/OS SETE SEGREDOS DE FLORA – Capítulo 29: MARCADOR AMARELO

OS SETE SEGREDOS DE FLORA – Capítulo 29: MARCADOR AMARELO

Pedro apagou os vestígios de Flora. O mínimo objeto virava lembrança e dor. Escondeu a caneca azul de café. Varreu da geladeira as comidas, os queijos e chocolates amados por ela. Comprou novas roupas de cama e trocou também os travesseiros. Se pudesse teria arrancado o chão da casa tocado pelos pezinhos brancos. Melhor, teria mudado de casa até Flora retornar, porque sem ela os aposentos, móveis e tudo mais pareciam o cenário de um filme fantasma. Tudo dizia respeito à presença de Flora, a sua existência material, concreta, ao tempo iluminado que haviam tido juntos. Pedro buscava compensar a ausência desta Flora de carne e osso com um mergulho na alma do amor da sua vida. Se não podia vê-la, podia tentar entendê-la.

Quando foram morar juntos, a vida dos dois se misturou de uma maneira harmônica, o Bola dizia que se entrosavam feito Túlio e Donizete. Havia pequenos problemas, mas eram resolvidos com conversa e carinho, os dois estavam dispostos a ceder. A única coisa que não se misturou foram os livros. De comum acordo, ficaram separados para que cada um mantivesse sua identidade literária, diziam. Por isso, agora era fácil para Pedro buscar nos livros de Flora pistas para compreendê-la melhor. Com um livro na mão, Flora era inseparável de um marcador amarelo de gel.

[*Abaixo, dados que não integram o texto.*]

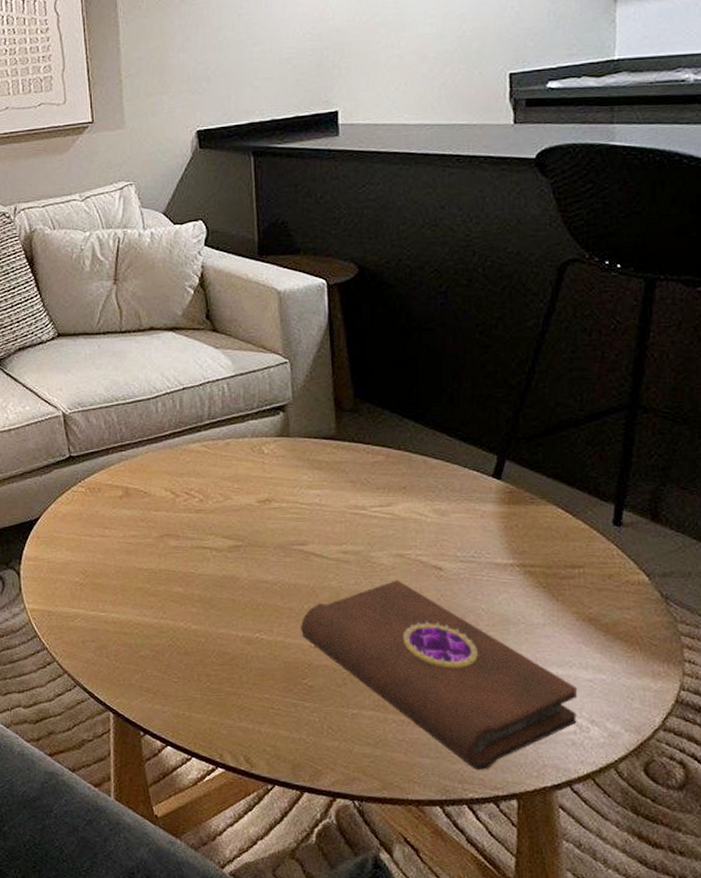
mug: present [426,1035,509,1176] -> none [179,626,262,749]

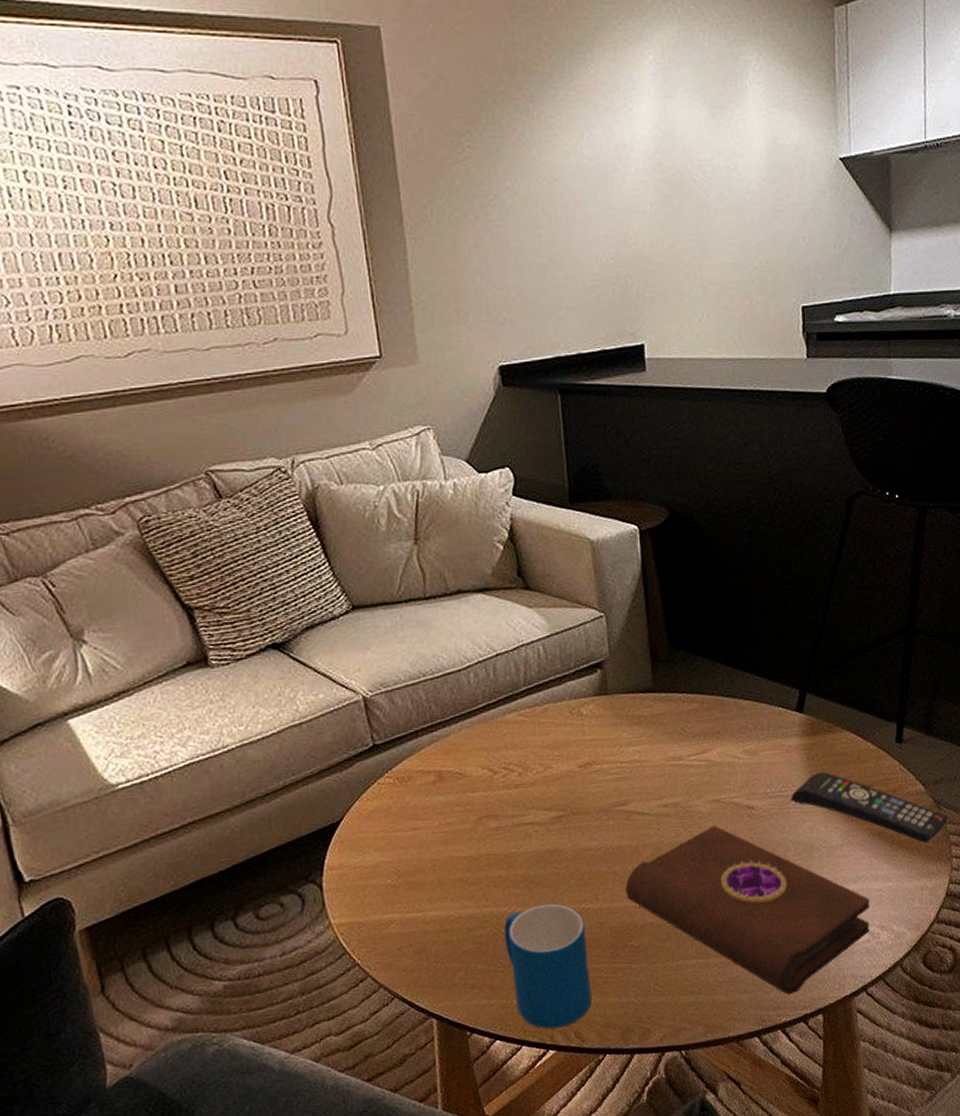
mug: none [179,626,262,749] -> present [503,903,592,1029]
remote control: none [485,543,679,639] -> present [791,771,948,843]

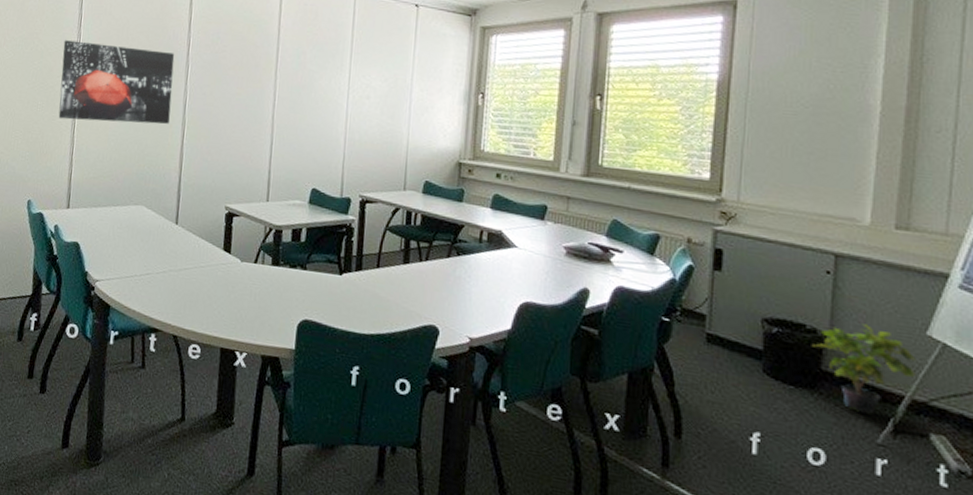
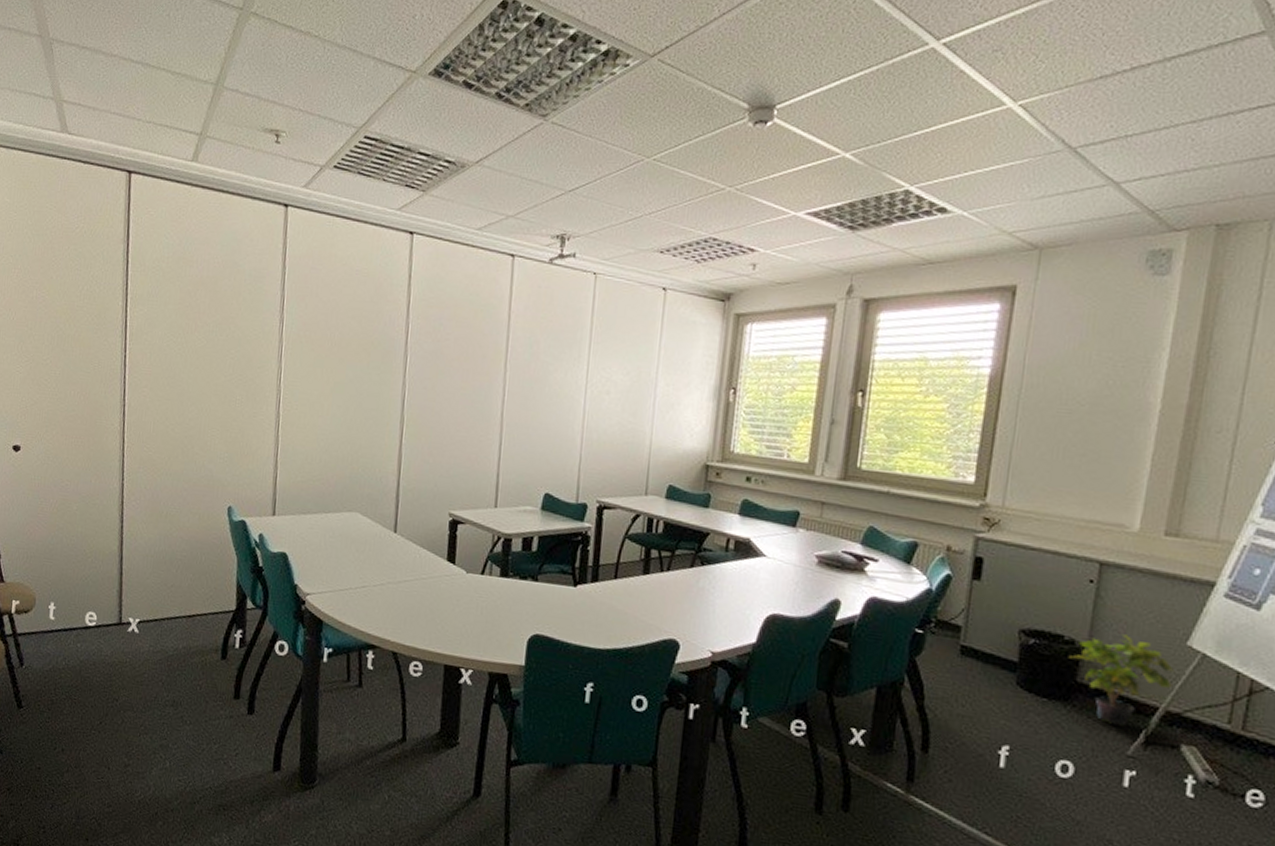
wall art: present [58,40,175,124] -> none [260,326,392,422]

Com ele sublinhava as passagens mais importantes ou tocantes. Foi como conversar com ela. Ele riu, chorou, refletiu, reconheceu sua Flora ali por inteiro, do jeito que era: intensa, lúdica, amorosa e melancólica. Dois trechos sublinhados chamaram a sua atenção. O primeiro foi a estrofe de um poema de Sophia de Mello Breyner Andresen:

Esgotei o meu mal, agora
Queria tudo esquecer, tudo abandonar,
Caminhar pela noite fora
Num barco em pleno mar.

Não podia faltar um Drummond que o deixou arrepiado:

Minha vida, nossas vidas

formam um só diamante.

Aprendi novas palavras

e tornei outras mais belas.

Era isso. Flora havia ressignificado sua existência.